[[ EXERCISE DATA open ]]
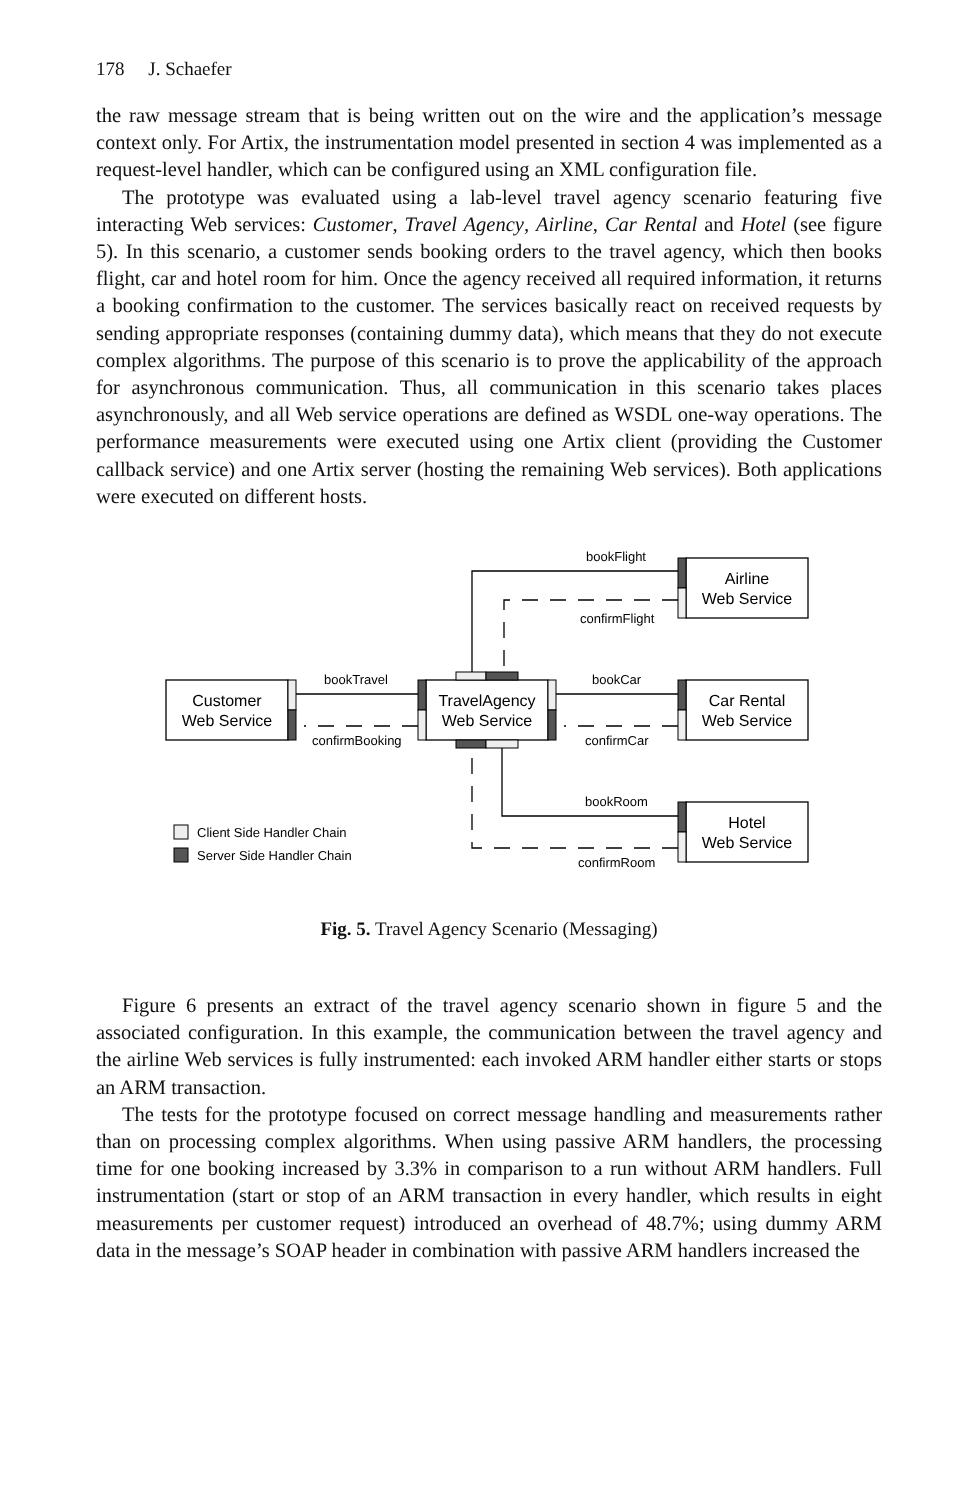178 J. Schaefer
the raw message stream that is being written out on the wire and the application’s message context only. For Artix, the instrumentation model presented in section 4 was implemented as a request-level handler, which can be configured using an XML configuration file.
The prototype was evaluated using a lab-level travel agency scenario featuring five interacting Web services: Customer, Travel Agency, Airline, Car Rental and Hotel (see figure 5). In this scenario, a customer sends booking orders to the travel agency, which then books flight, car and hotel room for him. Once the agency received all required information, it returns a booking confirmation to the customer. The services basically react on received requests by sending appropriate responses (containing dummy data), which means that they do not execute complex algorithms. The purpose of this scenario is to prove the applicability of the approach for asynchronous communication. Thus, all communication in this scenario takes places asynchronously, and all Web service operations are defined as WSDL one-way operations. The performance measurements were executed using one Artix client (providing the Customer callback service) and one Artix server (hosting the remaining Web services). Both applications were executed on different hosts.
Customer
Web Service
TravelAgency
Web Service
Airline
Web Service
Car Rental
Web Service
Hotel
Web Service
bookFlight
confirmFlight
bookTravel
confirmBooking
bookCar
confirmCar
bookRoom
confirmRoom
Client Side Handler Chain
Server Side Handler Chain
Fig. 5. Travel Agency Scenario (Messaging)
Figure 6 presents an extract of the travel agency scenario shown in figure 5 and the associated configuration. In this example, the communication between the travel agency and the airline Web services is fully instrumented: each invoked ARM handler either starts or stops an ARM transaction.
The tests for the prototype focused on correct message handling and measurements rather than on processing complex algorithms. When using passive ARM handlers, the processing time for one booking increased by 3.3% in comparison to a run without ARM handlers. Full instrumentation (start or stop of an ARM transaction in every handler, which results in eight measurements per customer request) introduced an overhead of 48.7%; using dummy ARM data in the message’s SOAP header in combination with passive ARM handlers increased the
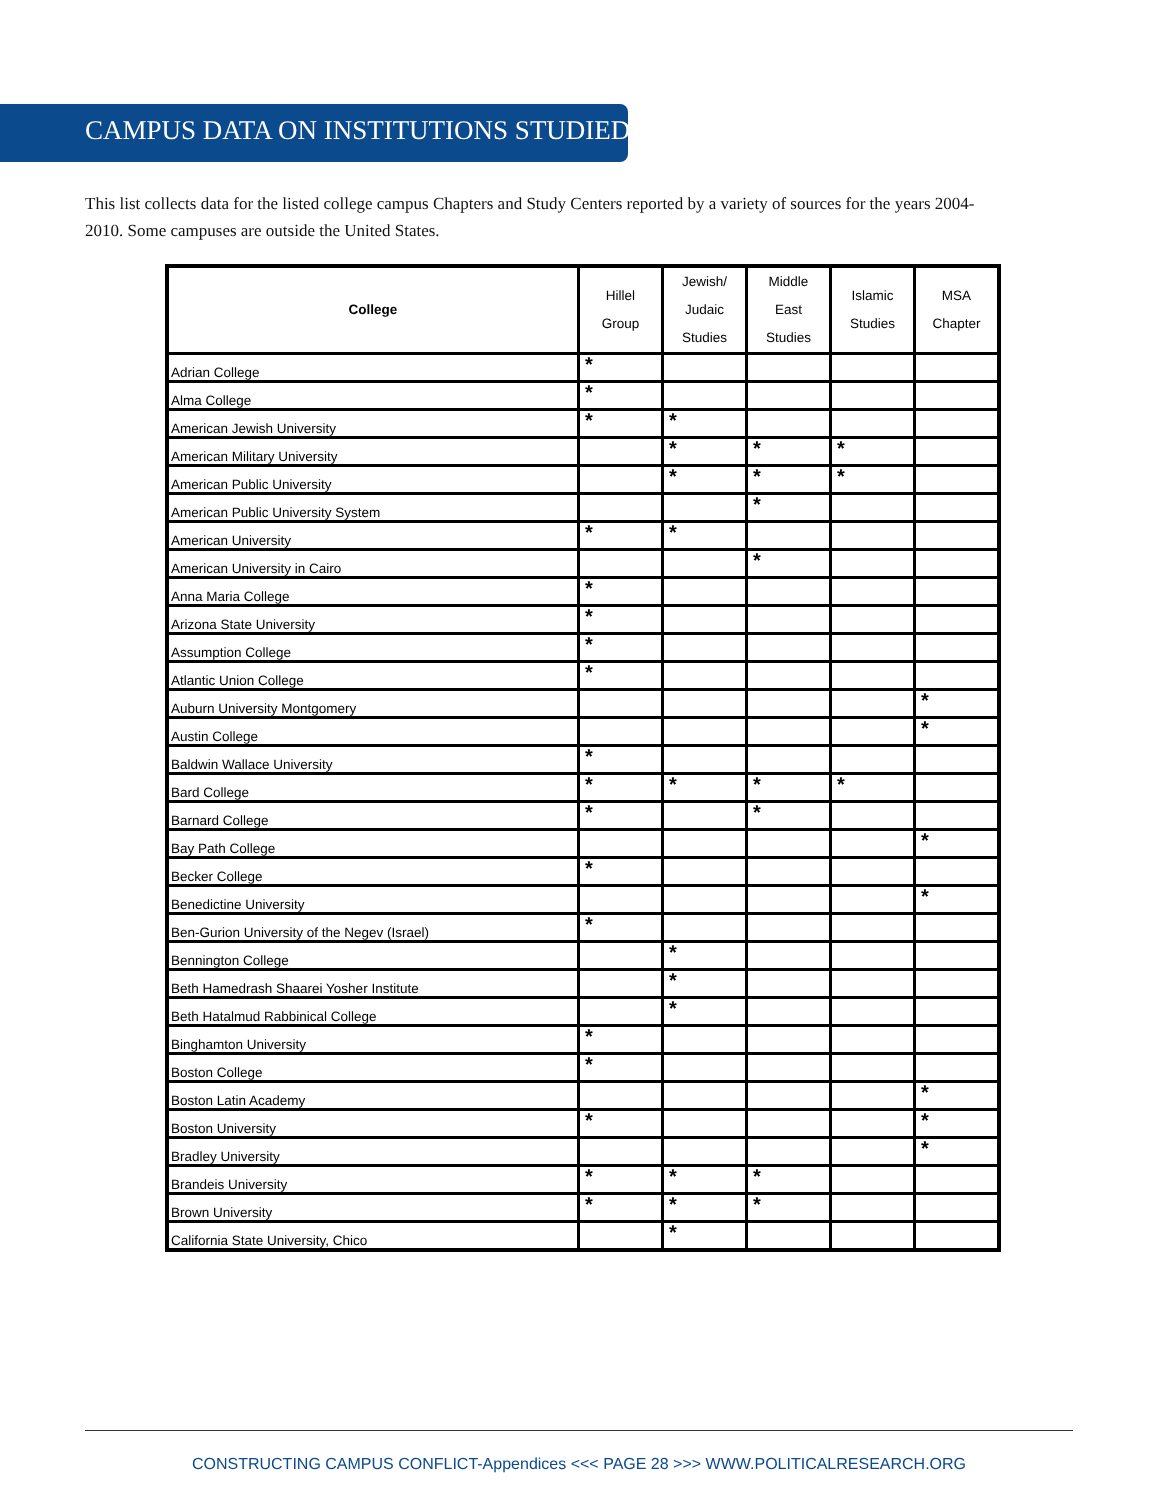CAMPUS DATA ON INSTITUTIONS STUDIED
This list collects data for the listed college campus Chapters and Study Centers reported by a variety of sources for the years 2004-2010. Some campuses are outside the United States.
| College | Hillel Group | Jewish/ Judaic Studies | Middle East Studies | Islamic Studies | MSA Chapter |
| --- | --- | --- | --- | --- | --- |
| Adrian College | * | | | | |
| Alma College | * | | | | |
| American Jewish University | * | * | | | |
| American Military University | | * | * | * | |
| American Public University | | * | * | * | |
| American Public University System | | | * | | |
| American University | * | * | | | |
| American University in Cairo | | | * | | |
| Anna Maria College | * | | | | |
| Arizona State University | * | | | | |
| Assumption College | * | | | | |
| Atlantic Union College | * | | | | |
| Auburn University Montgomery | | | | | * |
| Austin College | | | | | * |
| Baldwin Wallace University | * | | | | |
| Bard College | * | * | * | * | |
| Barnard College | * | | * | | |
| Bay Path College | | | | | * |
| Becker College | * | | | | |
| Benedictine University | | | | | * |
| Ben-Gurion University of the Negev (Israel) | * | | | | |
| Bennington College | | * | | | |
| Beth Hamedrash Shaarei Yosher Institute | | * | | | |
| Beth Hatalmud Rabbinical College | | * | | | |
| Binghamton University | * | | | | |
| Boston College | * | | | | |
| Boston Latin Academy | | | | | * |
| Boston University | * | | | | * |
| Bradley University | | | | | * |
| Brandeis University | * | * | * | | |
| Brown University | * | * | * | | |
| California State University, Chico | | * | | | |
CONSTRUCTING CAMPUS CONFLICT-Appendices <<< PAGE 28 >>> WWW.POLITICALRESEARCH.ORG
[[ EXERCISE DATA closed ]]
WORK ITEM: Take every line above carrying "configuration" and return it.

ANSWER AREA:
the raw message stream that is being written out on the wire and the application’s message context only. For Artix, the instrumentation model presented in section 4 was implemented as a request-level handler, which can be configured using an XML configuration file.
Figure 6 presents an extract of the travel agency scenario shown in figure 5 and the associated configuration. In this example, the communication between the travel agency and the airline Web services is fully instrumented: each invoked ARM handler either starts or stops an ARM transaction.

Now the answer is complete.